## ABOUT THIS EXERCISE
List each line in the entries that contains the string "Galaxy", copying every such line in full.

Segment Start: THE INPUT

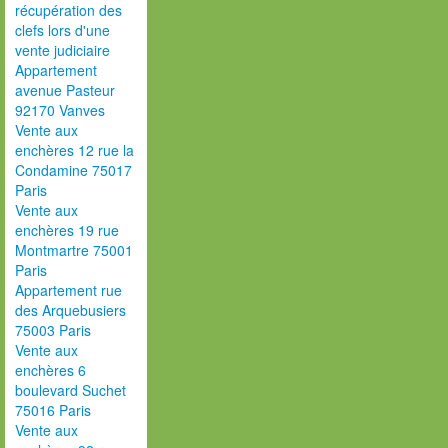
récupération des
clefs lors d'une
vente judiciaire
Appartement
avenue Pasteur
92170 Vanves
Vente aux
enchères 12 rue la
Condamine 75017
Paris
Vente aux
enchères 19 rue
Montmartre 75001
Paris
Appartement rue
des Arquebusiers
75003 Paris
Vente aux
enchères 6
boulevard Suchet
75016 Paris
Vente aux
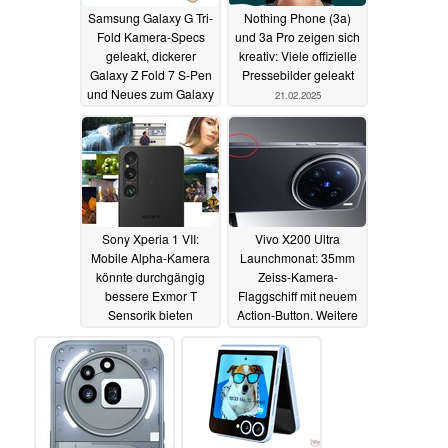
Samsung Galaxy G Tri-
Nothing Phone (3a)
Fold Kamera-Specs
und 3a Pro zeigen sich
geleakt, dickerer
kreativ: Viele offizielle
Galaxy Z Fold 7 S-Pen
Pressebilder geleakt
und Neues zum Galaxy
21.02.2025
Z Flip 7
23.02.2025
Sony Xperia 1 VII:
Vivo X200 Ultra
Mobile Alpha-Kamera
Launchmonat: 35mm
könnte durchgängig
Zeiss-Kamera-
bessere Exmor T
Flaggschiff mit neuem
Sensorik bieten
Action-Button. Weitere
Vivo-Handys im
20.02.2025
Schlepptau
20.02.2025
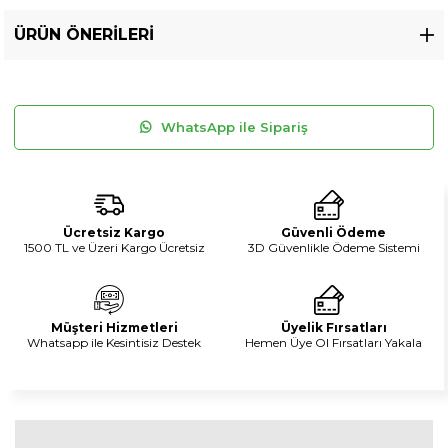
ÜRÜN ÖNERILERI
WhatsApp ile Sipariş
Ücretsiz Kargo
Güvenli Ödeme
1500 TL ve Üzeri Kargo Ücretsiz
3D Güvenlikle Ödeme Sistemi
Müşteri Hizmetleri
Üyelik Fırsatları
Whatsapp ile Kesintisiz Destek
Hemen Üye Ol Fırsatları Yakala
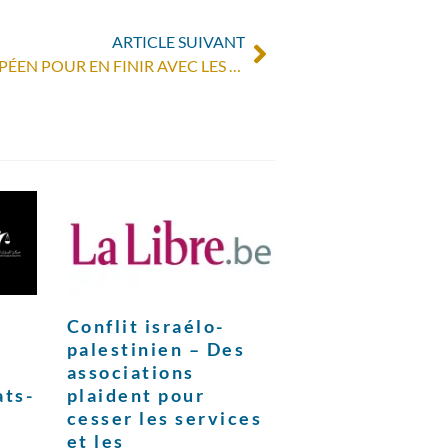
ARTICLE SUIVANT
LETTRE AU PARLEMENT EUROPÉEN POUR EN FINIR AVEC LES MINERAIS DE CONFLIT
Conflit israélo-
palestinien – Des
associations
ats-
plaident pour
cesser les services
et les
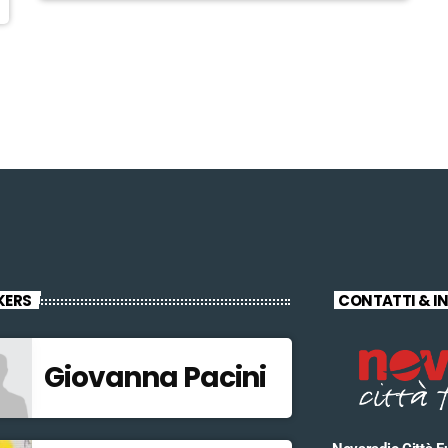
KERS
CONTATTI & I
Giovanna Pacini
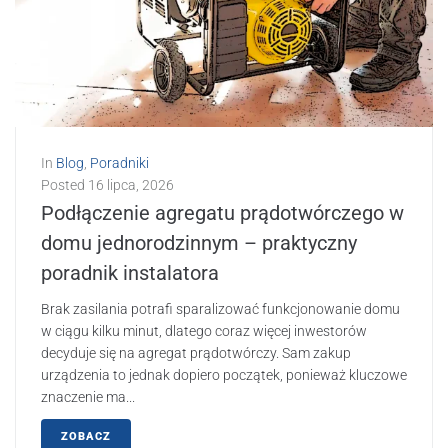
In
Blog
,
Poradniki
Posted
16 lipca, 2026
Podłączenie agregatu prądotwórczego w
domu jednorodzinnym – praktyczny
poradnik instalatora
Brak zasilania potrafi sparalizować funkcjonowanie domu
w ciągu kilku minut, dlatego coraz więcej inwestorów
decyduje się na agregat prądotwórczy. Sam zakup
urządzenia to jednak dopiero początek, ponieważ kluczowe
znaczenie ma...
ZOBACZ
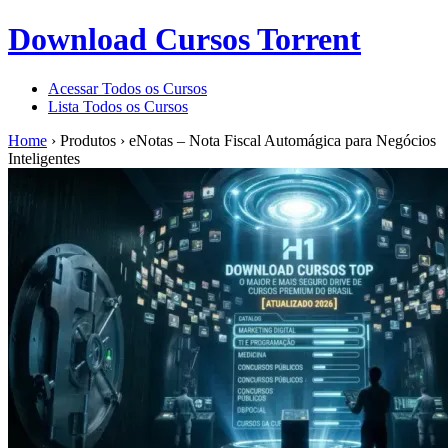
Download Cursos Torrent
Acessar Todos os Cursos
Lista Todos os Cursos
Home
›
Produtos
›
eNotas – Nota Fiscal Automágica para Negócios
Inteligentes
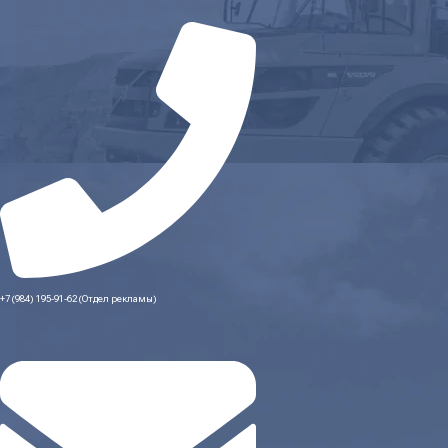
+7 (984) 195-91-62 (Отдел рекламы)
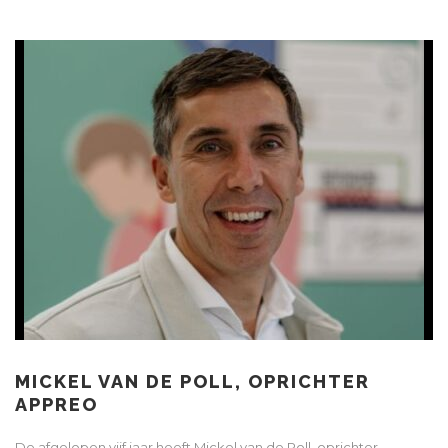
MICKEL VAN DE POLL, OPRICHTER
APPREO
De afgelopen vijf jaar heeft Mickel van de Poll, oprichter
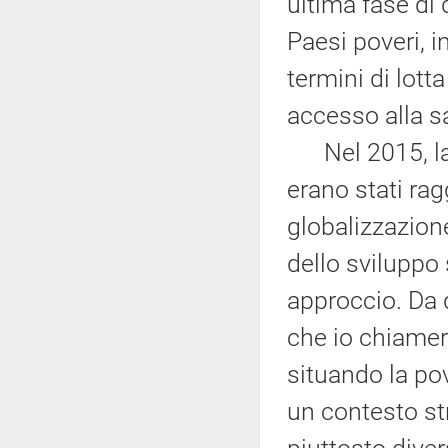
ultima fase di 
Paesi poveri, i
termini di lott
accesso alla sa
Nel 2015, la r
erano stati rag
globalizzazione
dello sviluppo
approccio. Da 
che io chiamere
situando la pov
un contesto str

Segment End: THE INPUT

## OUTPUT FOR THIS EXERCISE
Samsung Galaxy G Tri-
Galaxy Z Fold 7 S-Pen
und Neues zum Galaxy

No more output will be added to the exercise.